While she has endured discrimination during her lifetime, she also has seen resistance.

Fleming took the audience on a journey from the 1600s, when Black people — mostly young men — were taken from their homes in the interior of West Africa, forced to march to the coast and then loaded on slave ships to either the Caribbean or North America.

“They did resist, but they were outgunned,” she said. “They faced diseases, such as scurvy and fixed melancholia, on the slave ships; being bartered off to slave owners, beatings, rape, names changed and food deprivation as slaves; the refusal to allow them to hold land or vote after the Civil War — but they resisted.

“They found ingenious ways to resist,” Fleming added.

“Many ran away with help of abolitionists. There were white people with a conscience who tried to help. The Quakers, a religious group, were among those who helped. Slaves, such as William and Ellen Craft, would save money from skilled work, or slaves would mail themselves to freedom like Henry Brown.”

Moreover, “Black cooks poisoned people,” Fleming said. “Others pretended to be sick.”

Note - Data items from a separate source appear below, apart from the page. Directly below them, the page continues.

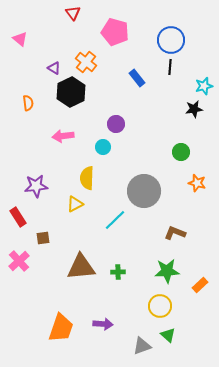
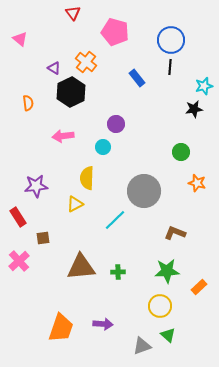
orange rectangle: moved 1 px left, 2 px down
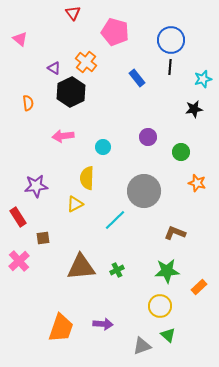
cyan star: moved 1 px left, 7 px up
purple circle: moved 32 px right, 13 px down
green cross: moved 1 px left, 2 px up; rotated 24 degrees counterclockwise
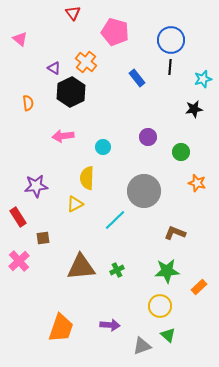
purple arrow: moved 7 px right, 1 px down
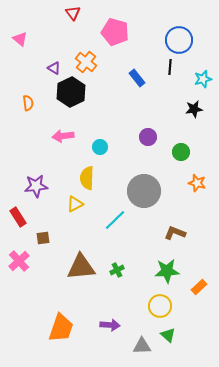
blue circle: moved 8 px right
cyan circle: moved 3 px left
gray triangle: rotated 18 degrees clockwise
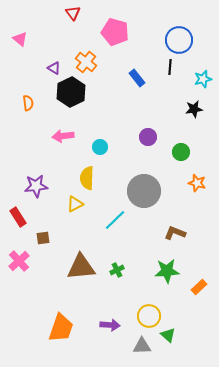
yellow circle: moved 11 px left, 10 px down
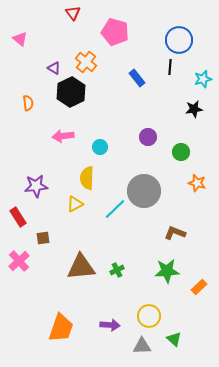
cyan line: moved 11 px up
green triangle: moved 6 px right, 4 px down
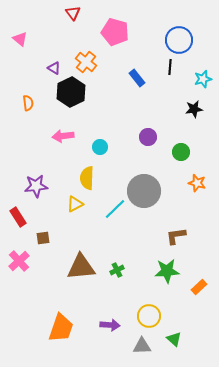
brown L-shape: moved 1 px right, 3 px down; rotated 30 degrees counterclockwise
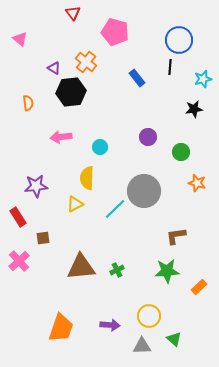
black hexagon: rotated 20 degrees clockwise
pink arrow: moved 2 px left, 1 px down
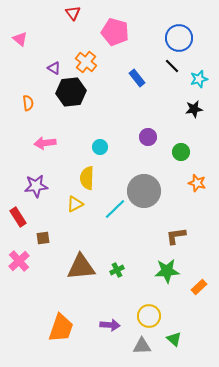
blue circle: moved 2 px up
black line: moved 2 px right, 1 px up; rotated 49 degrees counterclockwise
cyan star: moved 4 px left
pink arrow: moved 16 px left, 6 px down
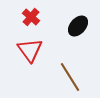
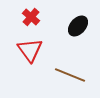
brown line: moved 2 px up; rotated 36 degrees counterclockwise
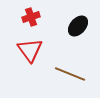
red cross: rotated 30 degrees clockwise
brown line: moved 1 px up
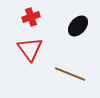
red triangle: moved 1 px up
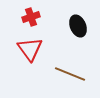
black ellipse: rotated 65 degrees counterclockwise
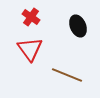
red cross: rotated 36 degrees counterclockwise
brown line: moved 3 px left, 1 px down
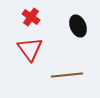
brown line: rotated 28 degrees counterclockwise
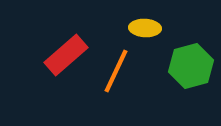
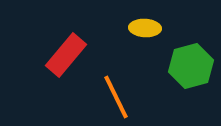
red rectangle: rotated 9 degrees counterclockwise
orange line: moved 26 px down; rotated 51 degrees counterclockwise
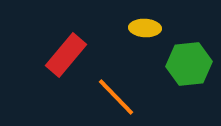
green hexagon: moved 2 px left, 2 px up; rotated 9 degrees clockwise
orange line: rotated 18 degrees counterclockwise
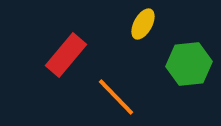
yellow ellipse: moved 2 px left, 4 px up; rotated 64 degrees counterclockwise
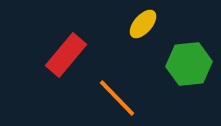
yellow ellipse: rotated 12 degrees clockwise
orange line: moved 1 px right, 1 px down
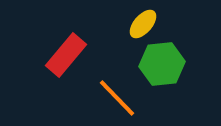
green hexagon: moved 27 px left
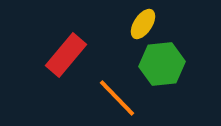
yellow ellipse: rotated 8 degrees counterclockwise
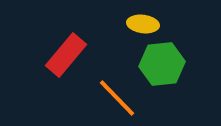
yellow ellipse: rotated 64 degrees clockwise
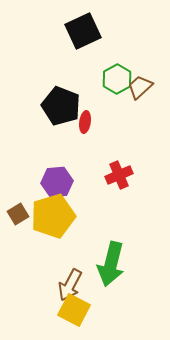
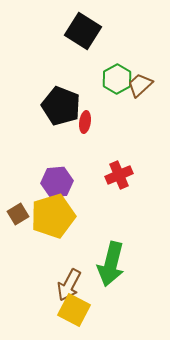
black square: rotated 33 degrees counterclockwise
brown trapezoid: moved 2 px up
brown arrow: moved 1 px left
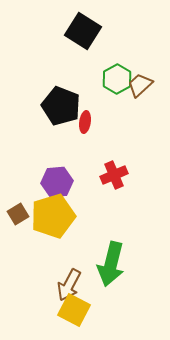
red cross: moved 5 px left
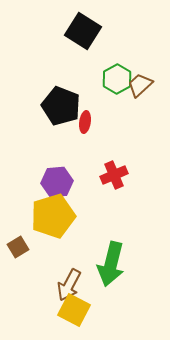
brown square: moved 33 px down
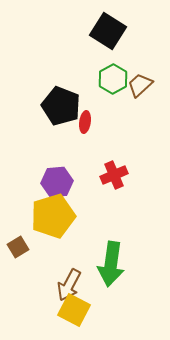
black square: moved 25 px right
green hexagon: moved 4 px left
green arrow: rotated 6 degrees counterclockwise
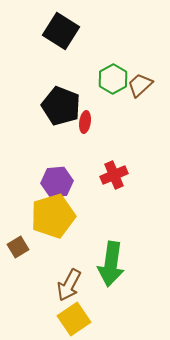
black square: moved 47 px left
yellow square: moved 9 px down; rotated 28 degrees clockwise
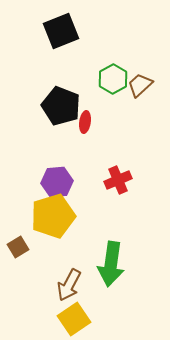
black square: rotated 36 degrees clockwise
red cross: moved 4 px right, 5 px down
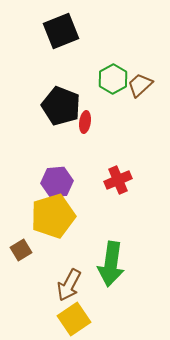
brown square: moved 3 px right, 3 px down
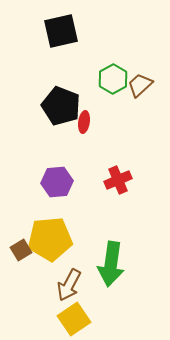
black square: rotated 9 degrees clockwise
red ellipse: moved 1 px left
yellow pentagon: moved 3 px left, 23 px down; rotated 12 degrees clockwise
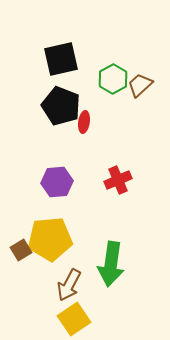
black square: moved 28 px down
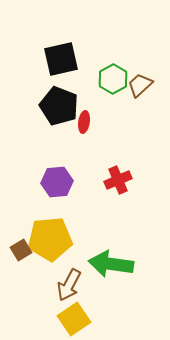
black pentagon: moved 2 px left
green arrow: rotated 90 degrees clockwise
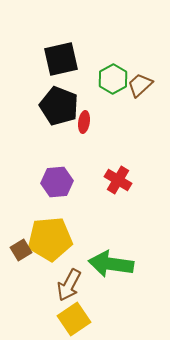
red cross: rotated 36 degrees counterclockwise
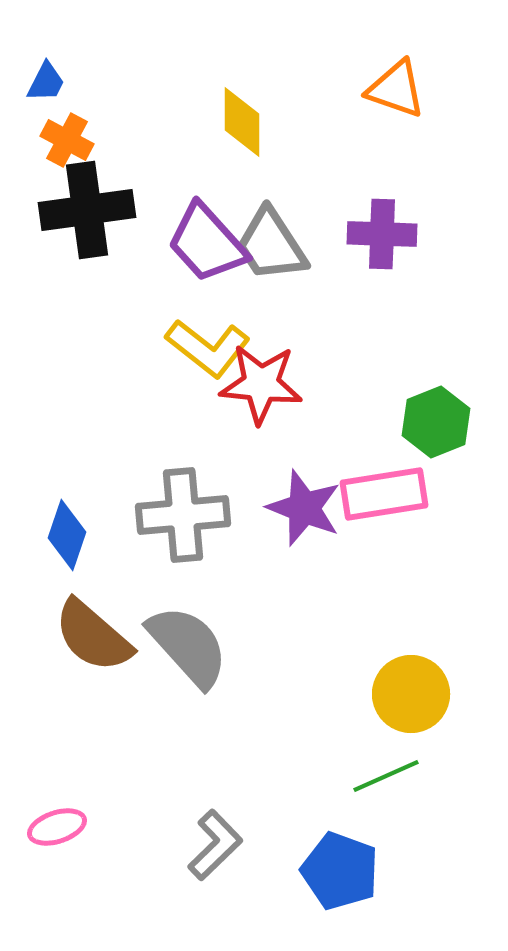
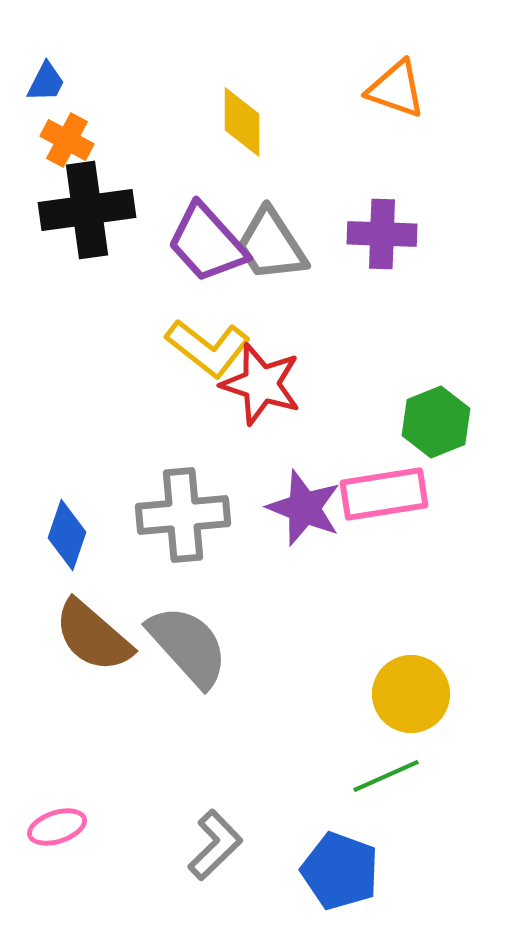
red star: rotated 12 degrees clockwise
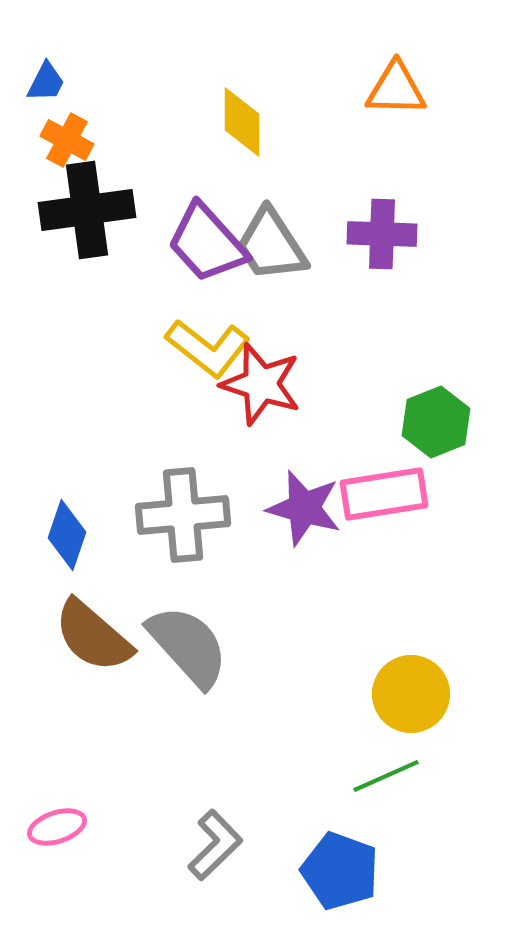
orange triangle: rotated 18 degrees counterclockwise
purple star: rotated 6 degrees counterclockwise
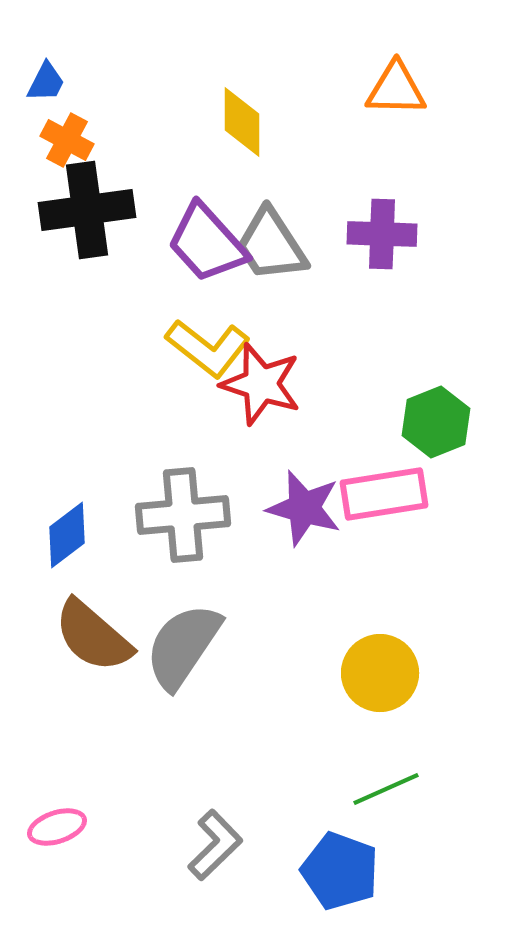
blue diamond: rotated 34 degrees clockwise
gray semicircle: moved 5 px left; rotated 104 degrees counterclockwise
yellow circle: moved 31 px left, 21 px up
green line: moved 13 px down
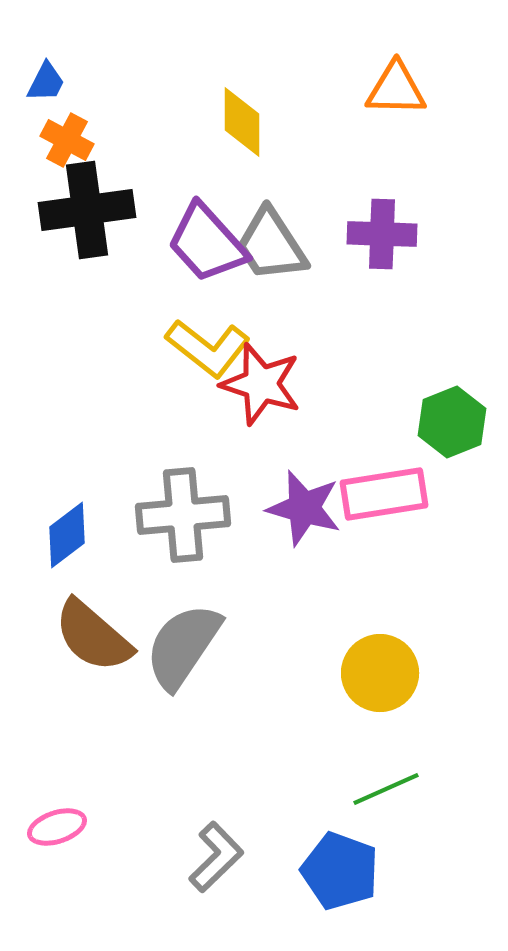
green hexagon: moved 16 px right
gray L-shape: moved 1 px right, 12 px down
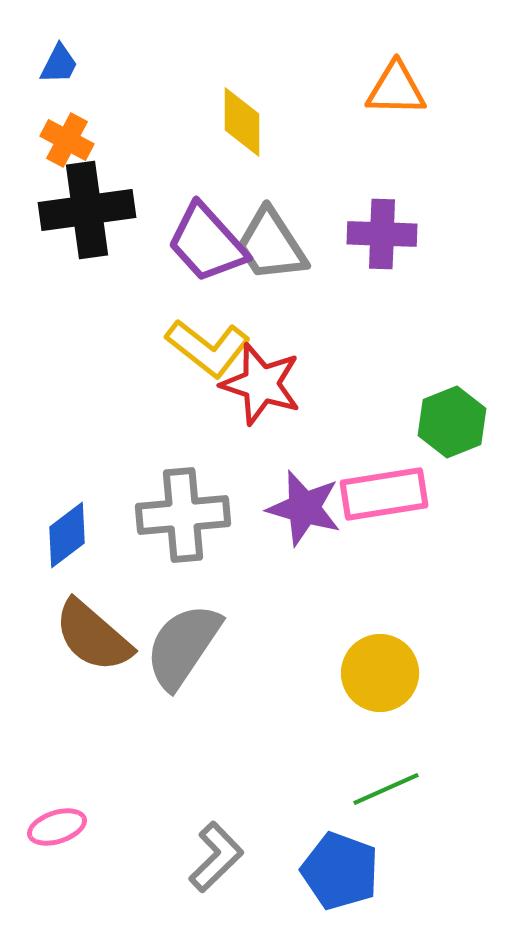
blue trapezoid: moved 13 px right, 18 px up
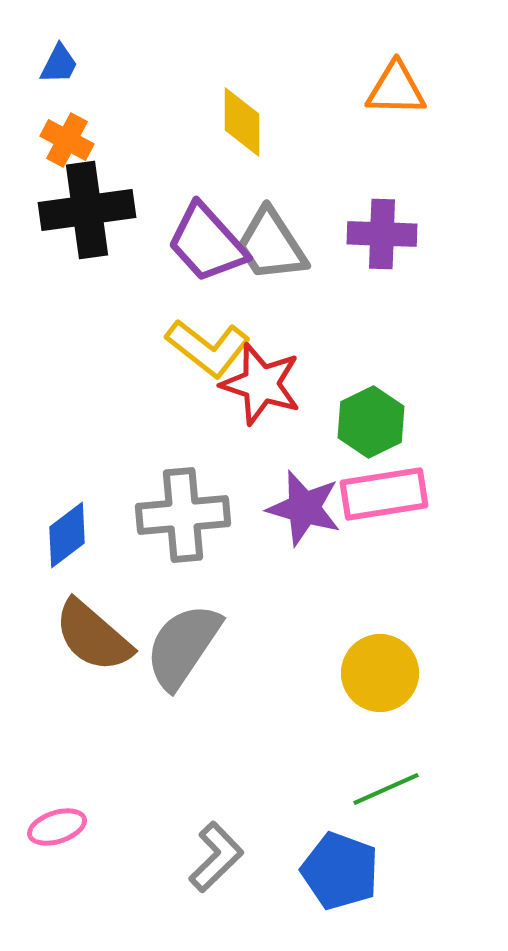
green hexagon: moved 81 px left; rotated 4 degrees counterclockwise
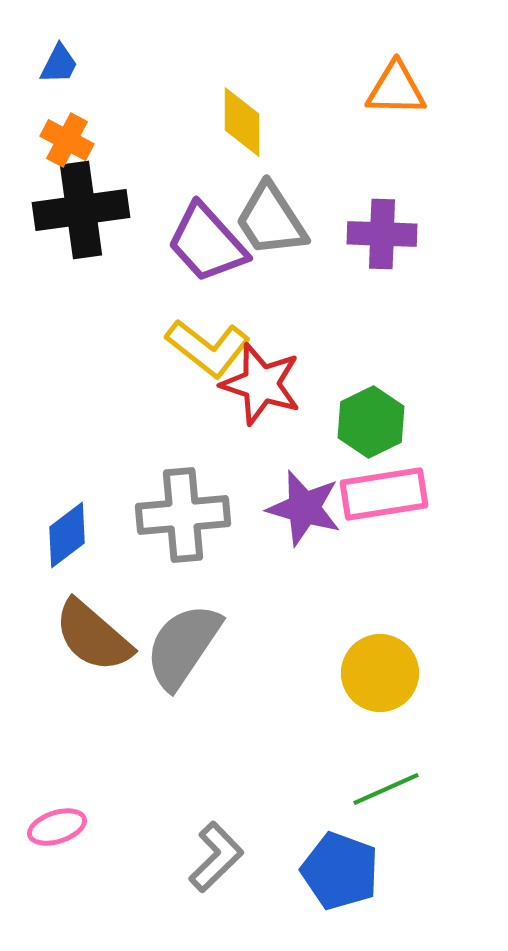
black cross: moved 6 px left
gray trapezoid: moved 25 px up
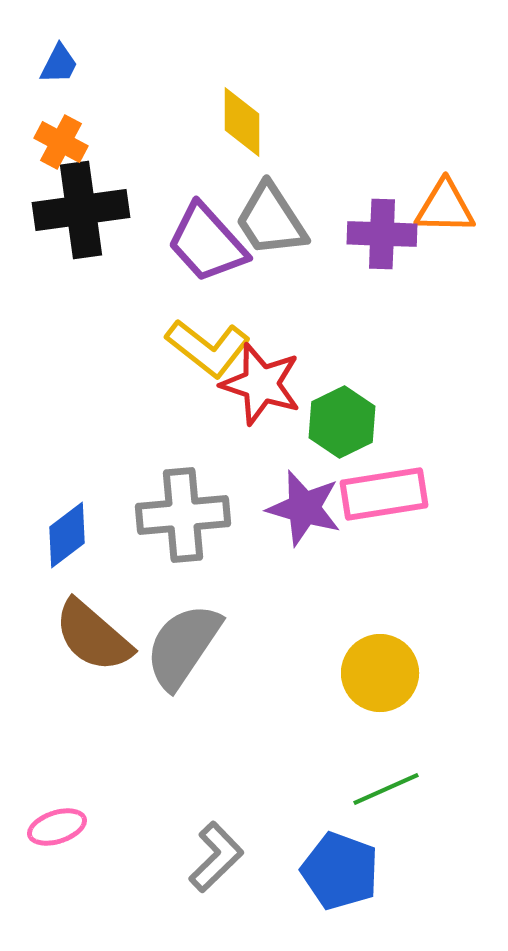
orange triangle: moved 49 px right, 118 px down
orange cross: moved 6 px left, 2 px down
green hexagon: moved 29 px left
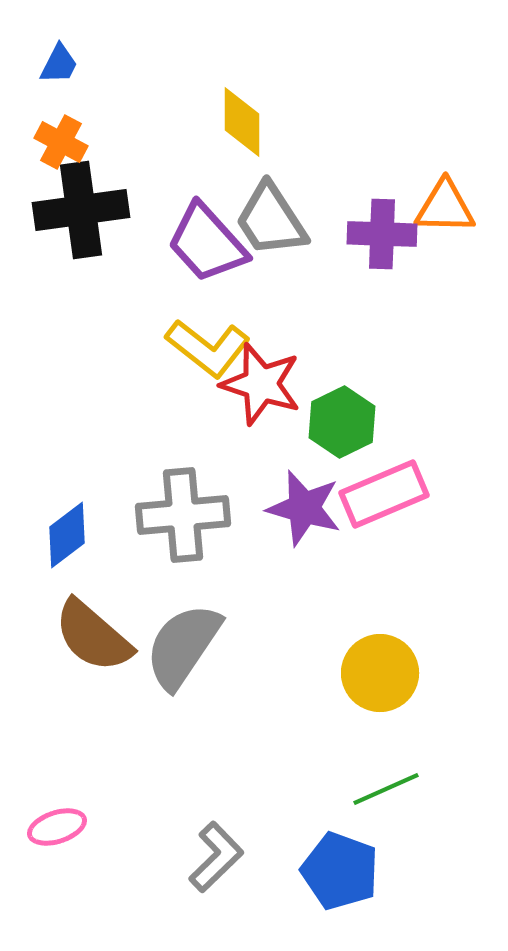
pink rectangle: rotated 14 degrees counterclockwise
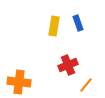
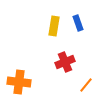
red cross: moved 3 px left, 3 px up
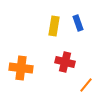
red cross: rotated 36 degrees clockwise
orange cross: moved 2 px right, 14 px up
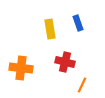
yellow rectangle: moved 4 px left, 3 px down; rotated 18 degrees counterclockwise
orange line: moved 4 px left; rotated 14 degrees counterclockwise
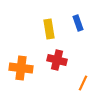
yellow rectangle: moved 1 px left
red cross: moved 8 px left, 2 px up
orange line: moved 1 px right, 2 px up
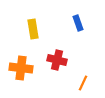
yellow rectangle: moved 16 px left
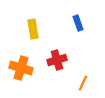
red cross: rotated 30 degrees counterclockwise
orange cross: rotated 10 degrees clockwise
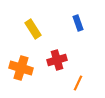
yellow rectangle: rotated 24 degrees counterclockwise
orange line: moved 5 px left
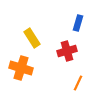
blue rectangle: rotated 35 degrees clockwise
yellow rectangle: moved 1 px left, 9 px down
red cross: moved 10 px right, 9 px up
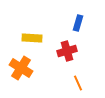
yellow rectangle: rotated 54 degrees counterclockwise
orange cross: rotated 15 degrees clockwise
orange line: rotated 49 degrees counterclockwise
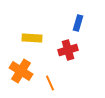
red cross: moved 1 px right, 1 px up
orange cross: moved 3 px down
orange line: moved 28 px left
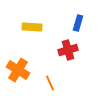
yellow rectangle: moved 11 px up
orange cross: moved 3 px left, 1 px up
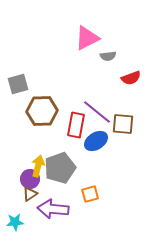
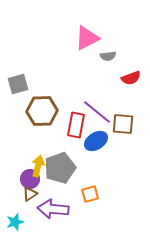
cyan star: rotated 12 degrees counterclockwise
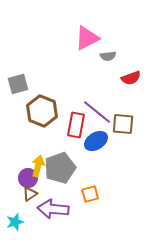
brown hexagon: rotated 24 degrees clockwise
purple circle: moved 2 px left, 1 px up
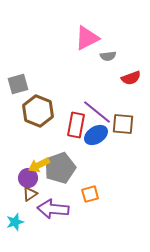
brown hexagon: moved 4 px left
blue ellipse: moved 6 px up
yellow arrow: moved 1 px right, 1 px up; rotated 130 degrees counterclockwise
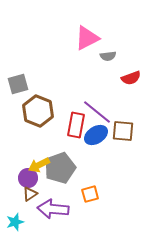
brown square: moved 7 px down
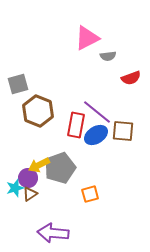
purple arrow: moved 24 px down
cyan star: moved 34 px up
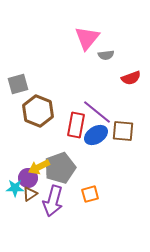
pink triangle: rotated 24 degrees counterclockwise
gray semicircle: moved 2 px left, 1 px up
yellow arrow: moved 2 px down
cyan star: rotated 18 degrees clockwise
purple arrow: moved 32 px up; rotated 80 degrees counterclockwise
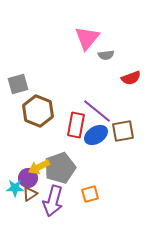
purple line: moved 1 px up
brown square: rotated 15 degrees counterclockwise
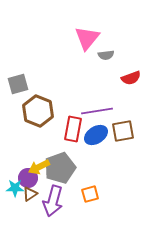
purple line: rotated 48 degrees counterclockwise
red rectangle: moved 3 px left, 4 px down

One woman, tired of being raped, killed her master and threw him into the fireplace of her cabin. “They never gave in completely,” she said. Even with the Supreme Court ruling of Dred Scott vs. Sanford, which ruled “once a slave, always a slave.”

In 1865, with the 13th Amendment, followed by the 14th and 15th Amendments that outlawed slavery and gave Black people the right to become citizens, then the right to vote, they faced oppression and the Ku Klux Klan — but she said they remained hopeful.

One of their biggest forms of resistance came with their drive to get an education. “They knew it was something that kept them from having, so they wanted it,” Fleming said.

However, Fleming said World War II in the 1940s was a turning point in America, as the United States took the lead in foreign affairs and Black men fought along white men.

“Black men have fought in every single conflict, but they still were not allowed to vote,” she said. “They were seething with anger.”

They faced “lynchings” but they were motivated to resist.

Fleming is the first Black woman to earn a doctorate in history from Duke University and the first Black woman hired as a flight attendant. She joined UT in 1982 as part of its history faculty, earning tenure in 1987 then spending the next 10 years overseeing the growth of UT’s African-American Studies program.